Zerodha co-founder and CEO Nithin Kamath has offered a piece of timeless financial advice: there are no quick routes to becoming wealthy. In a recent post on X (formerly Twitter), Kamath emphasized that building long-term wealth requires patience, discipline, and sound financial habits.
Addressing a common question he receives about stock tips or fast-track methods to riches, Kamath said, “Unfortunately, there are no shortcuts to getting rich. It takes good habits and patience.” He warned against impulsive spending and the dangers of taking on debt for unnecessary purchases.
Kamath also pointed to what he called the "middle-class trap"—a cycle where individuals struggle to break free from constant financial obligations, making it harder to accumulate meaningful wealth over time.
Kamath wrote on X, “I often get asked for a stock tip, something that will make people rich. Unfortunately, there are no shortcuts to getting rich. It takes good habits and patience. Things like buying stuff you don't need, or worse, borrowing to buy them. The other big one is not having health insurance. Things like these can really hold you back. Zero1byZerodha and Prateek Singh do a fantabulous job of explaining the middle-class trap.”
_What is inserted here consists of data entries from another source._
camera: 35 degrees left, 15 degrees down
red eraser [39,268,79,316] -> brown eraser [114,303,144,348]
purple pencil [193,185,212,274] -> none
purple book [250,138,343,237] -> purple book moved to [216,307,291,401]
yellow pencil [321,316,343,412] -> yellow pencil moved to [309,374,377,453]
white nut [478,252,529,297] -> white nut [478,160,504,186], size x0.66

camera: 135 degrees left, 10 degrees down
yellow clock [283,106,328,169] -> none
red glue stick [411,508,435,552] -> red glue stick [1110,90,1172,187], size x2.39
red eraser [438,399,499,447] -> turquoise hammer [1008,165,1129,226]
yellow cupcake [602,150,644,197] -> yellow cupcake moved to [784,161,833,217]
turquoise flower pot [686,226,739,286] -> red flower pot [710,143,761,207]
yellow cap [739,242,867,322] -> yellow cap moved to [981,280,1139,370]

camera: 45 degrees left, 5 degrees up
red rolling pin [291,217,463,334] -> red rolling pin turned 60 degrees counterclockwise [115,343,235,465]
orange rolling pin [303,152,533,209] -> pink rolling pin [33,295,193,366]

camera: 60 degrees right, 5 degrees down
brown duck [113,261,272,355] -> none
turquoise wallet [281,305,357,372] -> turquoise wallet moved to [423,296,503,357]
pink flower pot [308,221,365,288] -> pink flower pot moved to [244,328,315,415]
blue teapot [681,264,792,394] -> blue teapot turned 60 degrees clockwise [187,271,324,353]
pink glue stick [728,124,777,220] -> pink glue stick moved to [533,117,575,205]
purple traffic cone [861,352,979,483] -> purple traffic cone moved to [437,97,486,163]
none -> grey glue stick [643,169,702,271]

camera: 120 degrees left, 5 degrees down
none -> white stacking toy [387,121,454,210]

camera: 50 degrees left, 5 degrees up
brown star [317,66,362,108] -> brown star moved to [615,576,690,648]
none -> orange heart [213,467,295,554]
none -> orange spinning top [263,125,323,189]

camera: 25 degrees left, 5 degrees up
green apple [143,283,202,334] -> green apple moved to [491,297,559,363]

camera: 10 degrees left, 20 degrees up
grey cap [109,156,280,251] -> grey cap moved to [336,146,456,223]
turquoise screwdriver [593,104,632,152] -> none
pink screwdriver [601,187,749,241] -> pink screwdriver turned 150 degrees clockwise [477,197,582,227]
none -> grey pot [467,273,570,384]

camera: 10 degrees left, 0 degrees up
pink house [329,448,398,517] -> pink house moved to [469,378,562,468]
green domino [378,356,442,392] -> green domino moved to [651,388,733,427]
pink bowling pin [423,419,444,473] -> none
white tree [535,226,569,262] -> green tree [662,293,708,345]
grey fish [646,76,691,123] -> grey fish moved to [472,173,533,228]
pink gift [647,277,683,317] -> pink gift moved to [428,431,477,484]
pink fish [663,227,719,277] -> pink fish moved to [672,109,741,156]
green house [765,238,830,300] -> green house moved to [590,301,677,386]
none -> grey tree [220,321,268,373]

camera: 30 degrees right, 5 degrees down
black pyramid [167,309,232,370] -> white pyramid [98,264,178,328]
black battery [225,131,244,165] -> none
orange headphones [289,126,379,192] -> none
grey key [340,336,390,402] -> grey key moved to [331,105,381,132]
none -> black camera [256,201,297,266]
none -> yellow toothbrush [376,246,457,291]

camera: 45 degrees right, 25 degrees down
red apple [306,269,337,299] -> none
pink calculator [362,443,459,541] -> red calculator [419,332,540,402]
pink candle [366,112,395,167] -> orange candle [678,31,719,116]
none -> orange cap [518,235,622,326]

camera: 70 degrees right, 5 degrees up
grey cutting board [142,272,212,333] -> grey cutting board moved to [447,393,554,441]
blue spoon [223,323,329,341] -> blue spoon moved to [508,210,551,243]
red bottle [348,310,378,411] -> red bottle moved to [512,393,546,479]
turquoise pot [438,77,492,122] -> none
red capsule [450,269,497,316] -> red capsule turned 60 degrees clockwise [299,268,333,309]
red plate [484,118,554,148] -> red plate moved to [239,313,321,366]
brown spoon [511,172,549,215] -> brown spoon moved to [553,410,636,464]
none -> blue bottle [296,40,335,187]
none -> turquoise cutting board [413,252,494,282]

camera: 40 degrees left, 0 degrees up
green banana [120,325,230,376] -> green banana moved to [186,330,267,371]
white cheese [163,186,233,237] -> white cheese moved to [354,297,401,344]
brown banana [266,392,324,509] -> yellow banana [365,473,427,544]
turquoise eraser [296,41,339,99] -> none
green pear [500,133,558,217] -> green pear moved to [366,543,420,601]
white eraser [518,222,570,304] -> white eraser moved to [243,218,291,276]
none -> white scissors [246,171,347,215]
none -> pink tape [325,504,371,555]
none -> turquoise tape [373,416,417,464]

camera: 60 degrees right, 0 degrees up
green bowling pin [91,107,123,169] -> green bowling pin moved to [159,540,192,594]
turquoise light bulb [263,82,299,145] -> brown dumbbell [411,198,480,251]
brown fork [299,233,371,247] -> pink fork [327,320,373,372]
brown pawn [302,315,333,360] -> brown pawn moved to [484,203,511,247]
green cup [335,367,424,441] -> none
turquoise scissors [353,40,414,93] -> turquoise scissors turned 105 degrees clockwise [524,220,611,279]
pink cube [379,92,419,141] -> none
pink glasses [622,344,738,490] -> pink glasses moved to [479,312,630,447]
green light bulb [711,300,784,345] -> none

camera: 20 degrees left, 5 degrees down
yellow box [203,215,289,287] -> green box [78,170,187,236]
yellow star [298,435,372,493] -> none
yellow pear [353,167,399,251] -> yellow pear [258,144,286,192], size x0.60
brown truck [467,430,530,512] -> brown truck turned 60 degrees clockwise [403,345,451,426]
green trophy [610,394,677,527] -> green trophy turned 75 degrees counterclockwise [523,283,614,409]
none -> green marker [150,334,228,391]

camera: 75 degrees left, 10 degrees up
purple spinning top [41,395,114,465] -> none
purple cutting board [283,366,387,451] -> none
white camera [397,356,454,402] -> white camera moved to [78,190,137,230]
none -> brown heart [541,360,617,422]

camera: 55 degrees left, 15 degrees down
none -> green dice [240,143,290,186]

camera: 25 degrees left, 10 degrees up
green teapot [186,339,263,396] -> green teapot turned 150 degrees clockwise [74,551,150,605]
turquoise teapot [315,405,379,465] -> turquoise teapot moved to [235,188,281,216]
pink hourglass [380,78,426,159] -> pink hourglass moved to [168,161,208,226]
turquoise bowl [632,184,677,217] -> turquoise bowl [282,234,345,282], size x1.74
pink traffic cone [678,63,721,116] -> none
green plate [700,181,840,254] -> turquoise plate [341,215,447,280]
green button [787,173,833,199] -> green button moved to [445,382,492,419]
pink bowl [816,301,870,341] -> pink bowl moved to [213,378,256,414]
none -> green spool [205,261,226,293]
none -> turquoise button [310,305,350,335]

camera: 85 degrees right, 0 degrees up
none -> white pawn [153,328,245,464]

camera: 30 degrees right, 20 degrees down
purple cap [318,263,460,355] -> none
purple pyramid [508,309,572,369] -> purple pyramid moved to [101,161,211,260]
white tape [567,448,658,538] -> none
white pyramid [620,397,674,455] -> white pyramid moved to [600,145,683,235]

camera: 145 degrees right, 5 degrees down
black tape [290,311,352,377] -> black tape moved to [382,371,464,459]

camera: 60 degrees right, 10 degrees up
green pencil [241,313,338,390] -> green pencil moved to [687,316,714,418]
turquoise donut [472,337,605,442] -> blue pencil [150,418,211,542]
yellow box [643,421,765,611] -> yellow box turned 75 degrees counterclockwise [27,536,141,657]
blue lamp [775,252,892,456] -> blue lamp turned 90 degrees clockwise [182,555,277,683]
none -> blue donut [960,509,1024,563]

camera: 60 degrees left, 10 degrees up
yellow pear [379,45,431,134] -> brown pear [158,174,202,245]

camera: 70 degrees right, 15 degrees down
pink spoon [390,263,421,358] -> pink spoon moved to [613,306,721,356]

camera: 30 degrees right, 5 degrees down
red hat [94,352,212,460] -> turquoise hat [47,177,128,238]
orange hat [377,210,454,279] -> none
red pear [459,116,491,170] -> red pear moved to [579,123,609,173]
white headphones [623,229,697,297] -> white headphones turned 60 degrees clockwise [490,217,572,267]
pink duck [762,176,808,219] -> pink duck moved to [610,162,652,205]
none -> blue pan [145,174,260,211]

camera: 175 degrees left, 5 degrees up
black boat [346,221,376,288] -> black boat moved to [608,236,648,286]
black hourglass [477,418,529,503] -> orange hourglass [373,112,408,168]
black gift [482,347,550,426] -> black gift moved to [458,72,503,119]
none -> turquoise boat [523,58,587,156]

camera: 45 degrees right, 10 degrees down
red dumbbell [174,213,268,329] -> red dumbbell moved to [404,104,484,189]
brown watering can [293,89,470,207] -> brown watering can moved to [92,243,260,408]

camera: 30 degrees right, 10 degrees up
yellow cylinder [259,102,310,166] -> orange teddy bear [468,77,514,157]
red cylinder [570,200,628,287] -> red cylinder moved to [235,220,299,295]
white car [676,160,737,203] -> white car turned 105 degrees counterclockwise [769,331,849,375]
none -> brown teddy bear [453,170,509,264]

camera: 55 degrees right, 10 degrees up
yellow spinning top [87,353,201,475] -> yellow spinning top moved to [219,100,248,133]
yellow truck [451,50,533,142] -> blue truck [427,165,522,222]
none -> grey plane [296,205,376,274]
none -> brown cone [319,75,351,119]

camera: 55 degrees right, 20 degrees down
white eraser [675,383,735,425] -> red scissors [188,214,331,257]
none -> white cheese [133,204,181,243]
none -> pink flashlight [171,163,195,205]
In addition to his own insights, Nithin Kamath also shared a video from Zero1 by Zerodha, featuring Prateek Singh, the founder and CEO of the platform. In the clip, Singh breaks down why many individuals feel trapped in a relentless cycle: “work hard, get a job, take a loan, buy a house, and dress to impress.” He describes this as “terrible advice,” arguing that such a mindset keeps people stuck in a financial loop with no real progress.
I often get asked for a stock tip, something that will make people rich. 😬
Unfortunately, there are no shortcuts to getting rich. It takes good habits and patience. Things like buying stuff you don't need, or worse, borrowing to buy them. The other big one is not having health… pic.twitter.com/qWYaDuhZKe
— Nithin Kamath (@Nithin0dha) April 10, 2025
Singh attributes the problem to a fundamental misunderstanding of income—where people view their salary as something to spend rather than an asset to save and grow. This spending-first mentality, he says, prevents long-term financial freedom and wealth creation.
To break free from the cycle of financial stress and short-term thinking, Singh urges individuals to create their financial playbook—starting with awareness and small, consistent actions.
Singh advises beginning with a clear understanding of monthly spending. List all expenses, identify areas of overspending, and aim to reduce them. Even cutting just 1 per cent of your monthly expenses and investing that amount in something like an index fund can set the foundation for long-term wealth, he explained.
He highlighted the importance of building an emergency fund as a financial safety net. Ideally, individuals should save an amount equivalent to six months' worth of expenses. For instance, someone spending Rs 30,000 a month should aim to accumulate at least Rs 1.8 lakh to stay afloat in case of job loss or unforeseen circumstances.
Singh also highlights the need for a separate health emergency fund and stresses the rising importance of having a robust health insurance plan amid soaring medical costs and hospital bills.
He concludes by reminding investors not to chase high returns. Discipline and consistency in fixed, regular investments matter far more than timing the market. Let your money grow quietly over time, he said.